Crafted in the euphoric aftermath of a dramatic qualification campaign sealed with a stoppage-time victory over Denmark, the track is a deeply personal ode from frontman Stuart Murdoch. He describes it as a song “about following the travails of Scotland’s national team for the last 50 years,” an attempt to bottle the unique, bittersweet experience of supporting a team where glorious failure is often woven into the narrative as tightly as any victory. Produced in collaboration with Wuh Oh (Pete Ferguson), the song moves beyond simple rallying cries to acknowledge the long journey—the years of watching from the couch, the shared national anxiety, and the flickering, stubborn optimism that defines the Scottish football fan.
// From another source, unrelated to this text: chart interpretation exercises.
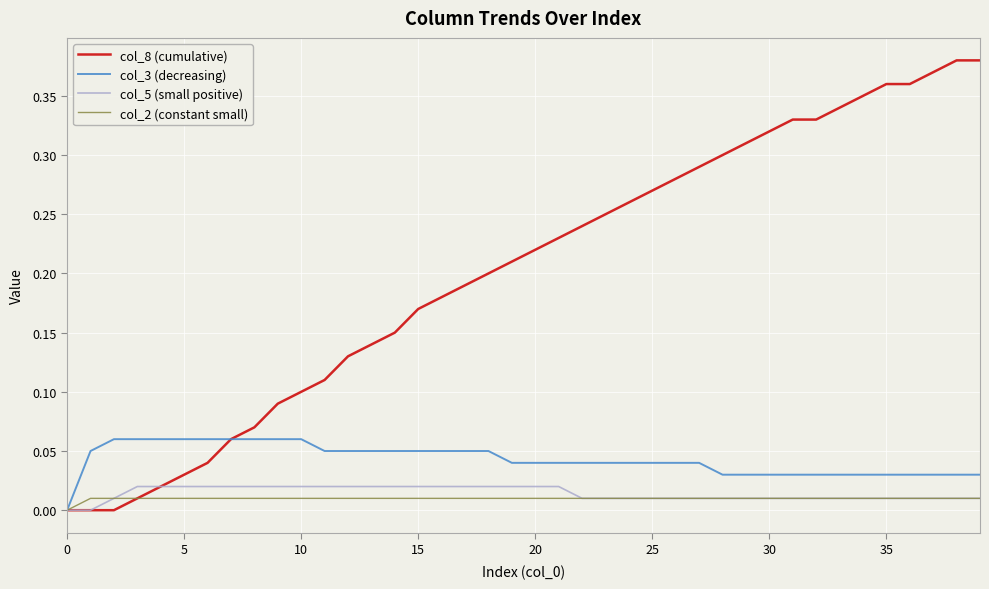

Which series has the largest total across all categories?

col_8 (cumulative)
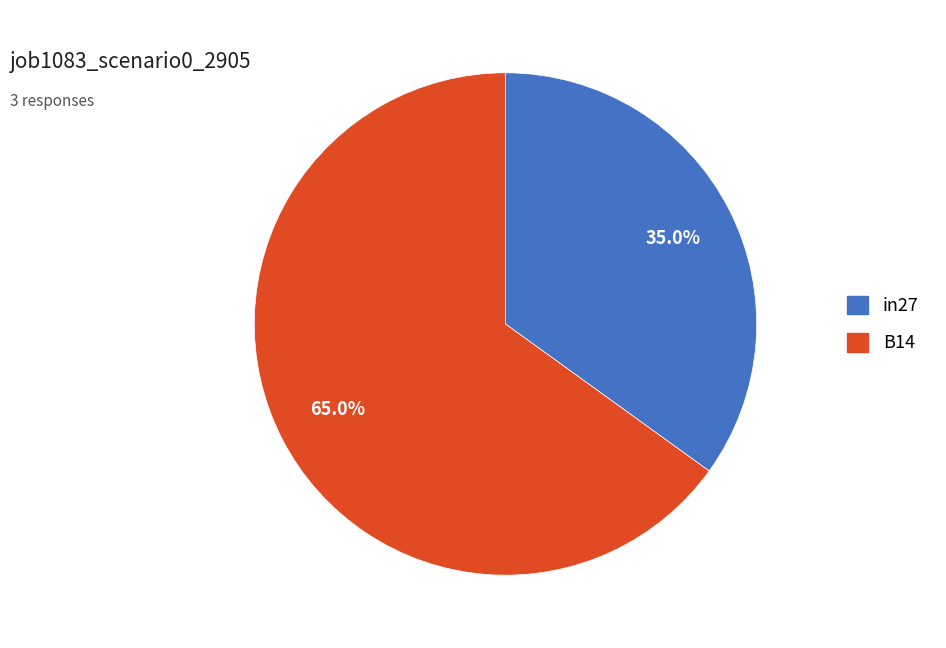

Does any single category account for the majority?

Yes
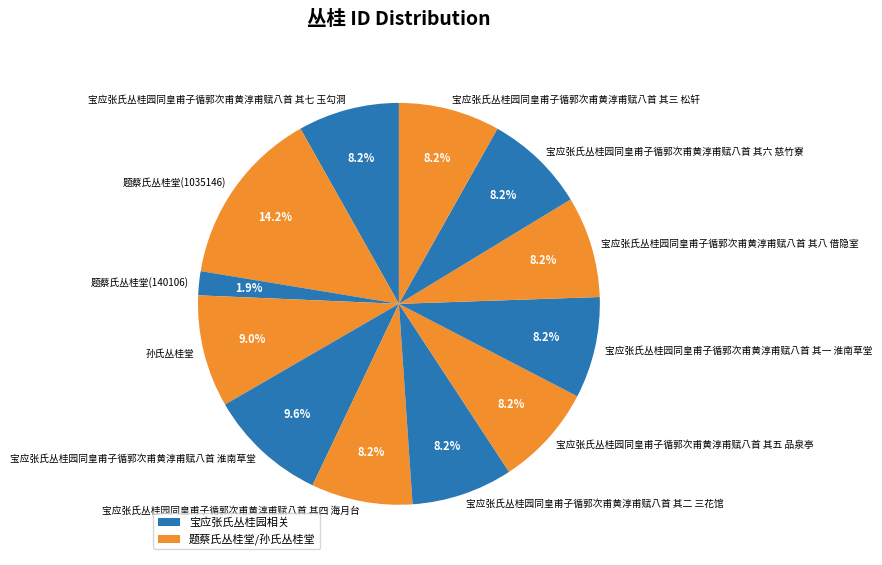

Between 孙氏丛桂堂 and 宝应张氏丛桂园同皇甫子循郭次甫黄淳甫赋八首 其五 品泉亭, which is larger?

孙氏丛桂堂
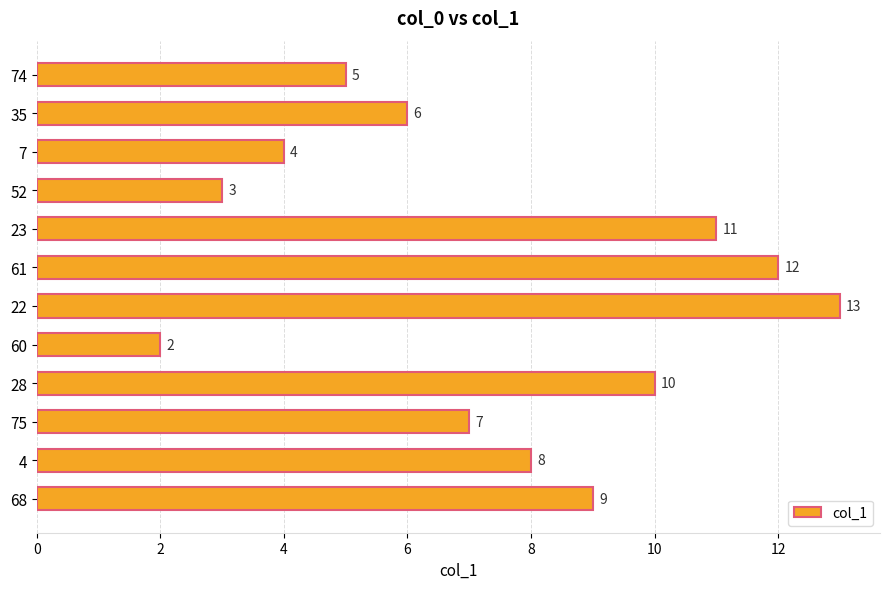

Reading top to bottom, transcribe all the data shown in this chart.

74=5.0	35=6.0	7=4.0	52=3.0	23=11.0	61=12.0	22=13.0	60=2.0	28=10.0	75=7.0	4=8.0	68=9.0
It is this emotional honesty, this recognition of the shared struggle, that makes it a perfect companion for a nation stepping back into the global spotlight.
Belle and Sebastian are, of course, adding their chapter to a rich and often wonderfully chaotic tradition of football music. The attempt to capture the optimism, anxiety, and occasional collective delusion of a World Cup campaign is a global ritual. FIFA formalized this with official anthems, from the timeless Italian romance of Un’estate Italiana in 1990 to Ricky Martin’s pulsating La Copa de la Vida in 1998 and Shakira’s transcendent Waka Waka in 2010. National sides have their own storied playlists: England’s Three Lions, with its eternally hopeful “It’s coming home,” contrasts poignantly with Scotland’s own 1998 effort, Del Amitri’s presciently titled Don’t Come Home Too Soon. These songs become time capsules, instantly transporting fans back to the specific hopes and heartaches of a tournament.
The band itself is a pillar of Scottish cultural life, having formed in Glasgow in 1996—the same year the Tartan Army returned from the European Championships with another tale of what might have been. Over three decades, Belle and Sebastian have evolved from cherished cult figures to internationally acclaimed artists, their delicate, story-driven indie pop offering a distinct contrast to the bombast often associated with sporting anthems. Their recent work, including 2023’s Late Developers, shows a continued artistic vitality, even as they celebrate the 30th anniversaries of their earliest records. This historical context makes their World Cup contribution profoundly resonant; they are not outsiders looking in, but fellow travelers who have grown alongside their fans, sharing in the same long wait for this footballing renaissance.
For those seeking a broader global soundtrack to the upcoming tournament, FIFA has assembled an official album featuring an eclectic mix of heavyweights like The Rolling Stones, Jelly Roll, and a collaboration between Major Lazer, Nelly Furtado, and Davido. Shakira, seemingly a permanent fixture of World Cup lore, has already offered Dai Dai with Burna Boy as the official anthem for the 2026 edition. Yet, for Scotland, this moment belongs to something more intimate, more specifically theirs. In a landscape of high-energy, globally marketed tracks, It Only Takes One Lion stands as a homespun, heartfelt tribute from a band to its people.
As Scotland prepares to walk out onto that hallowed turf once more, they carry with them not just the hopes of a nation, but its shared history of endurance. Belle and Sebastian’s anthem encapsulates that spirit perfectly. It is less a boastful war cry and more a knowing, empathetic nod to every fan who has endured the long years since 1998. It acknowledges that the journey—the decades of loyalty tested—is as much a part of the story as the tournament itself. For a new generation witnessing their first World Cup, and for the veterans who never lost faith, this song provides the perfect, poignant score: a gentle, witty, and deeply human reminder that after a very long winter, summer has finally arrived again for Scottish football.